RECORDS FOR PROCESSING:

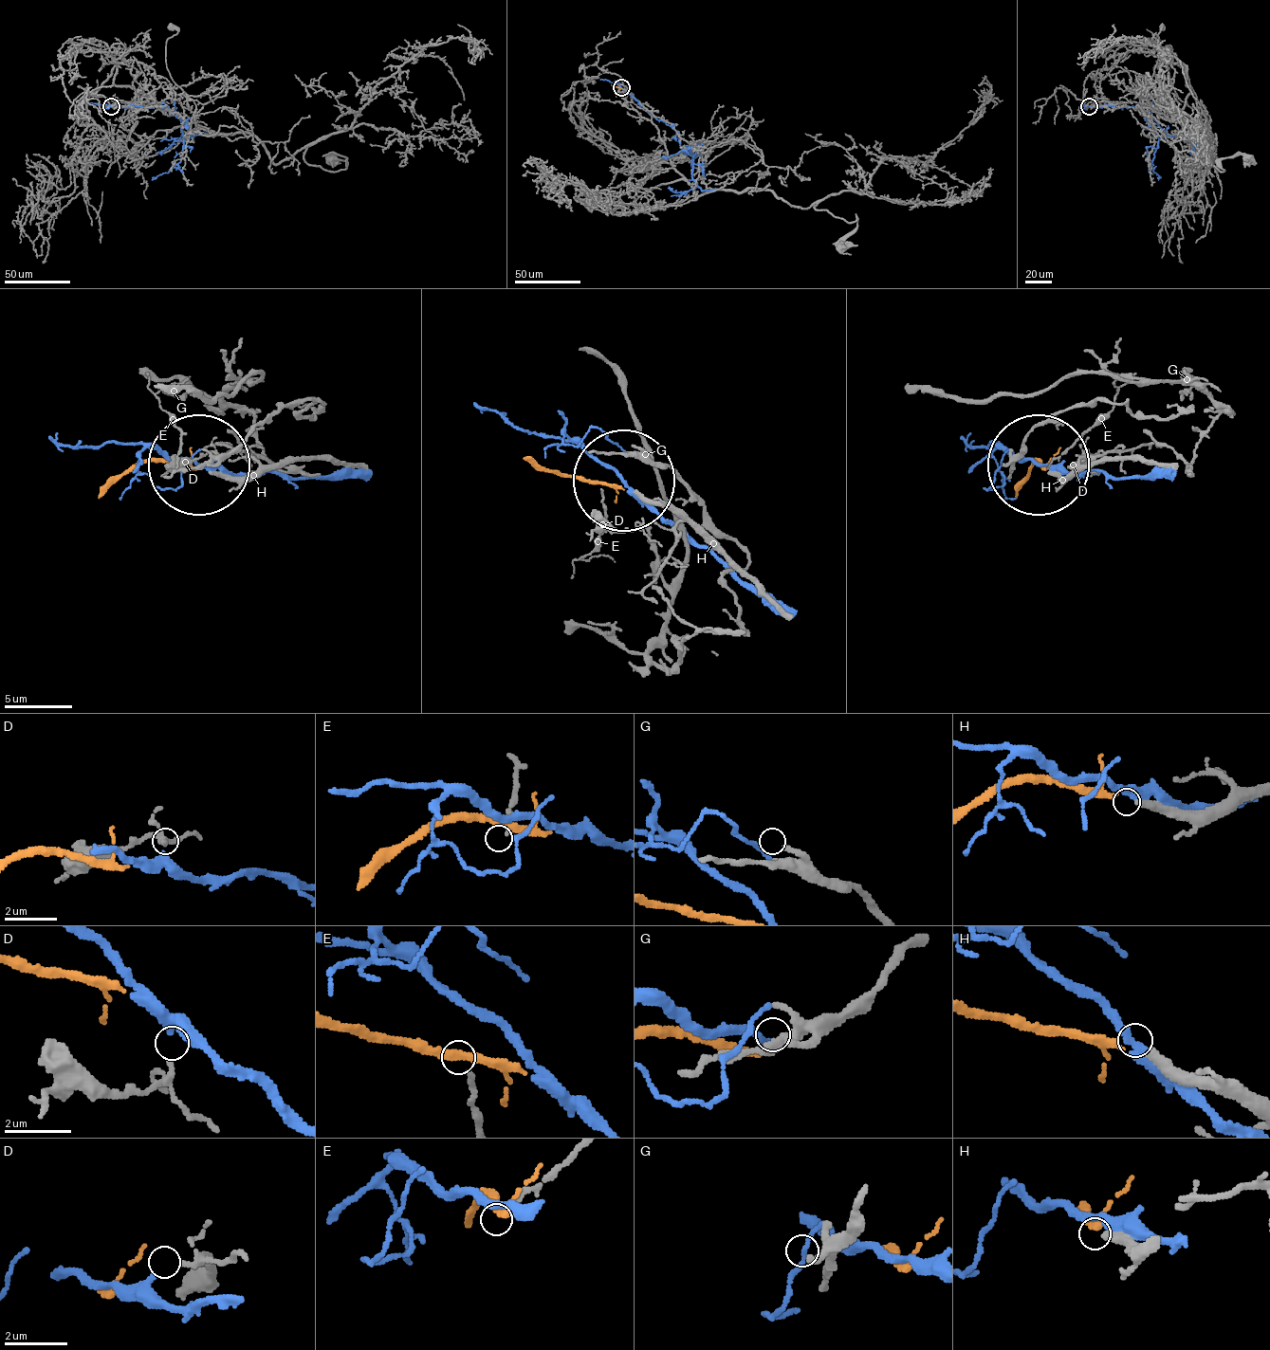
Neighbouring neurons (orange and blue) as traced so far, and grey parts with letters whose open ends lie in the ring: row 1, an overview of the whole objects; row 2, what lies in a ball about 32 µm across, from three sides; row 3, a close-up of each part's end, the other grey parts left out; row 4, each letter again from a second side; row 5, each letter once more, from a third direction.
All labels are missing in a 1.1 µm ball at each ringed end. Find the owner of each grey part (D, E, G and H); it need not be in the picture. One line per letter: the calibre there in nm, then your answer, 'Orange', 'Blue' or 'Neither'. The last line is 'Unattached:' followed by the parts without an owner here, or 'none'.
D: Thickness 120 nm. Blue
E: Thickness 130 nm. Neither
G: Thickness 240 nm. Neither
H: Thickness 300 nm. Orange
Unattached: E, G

WORK INSTRUCTIONS: Only the lines from the one containing "All labels are" through the final line of the data belong in the answer, repeated exactly.

ANSWER TO THE PROBLEM:
All labels are missing in a 1.1 µm ball at each ringed end. Find the owner of each grey part (D, E, G and H); it need not be in the picture. One line per letter: the calibre there in nm, then your answer, 'Orange', 'Blue' or 'Neither'. The last line is 'Unattached:' followed by the parts without an owner here, or 'none'.
D: Thickness 120 nm. Blue
E: Thickness 130 nm. Neither
G: Thickness 240 nm. Neither
H: Thickness 300 nm. Orange
Unattached: E, G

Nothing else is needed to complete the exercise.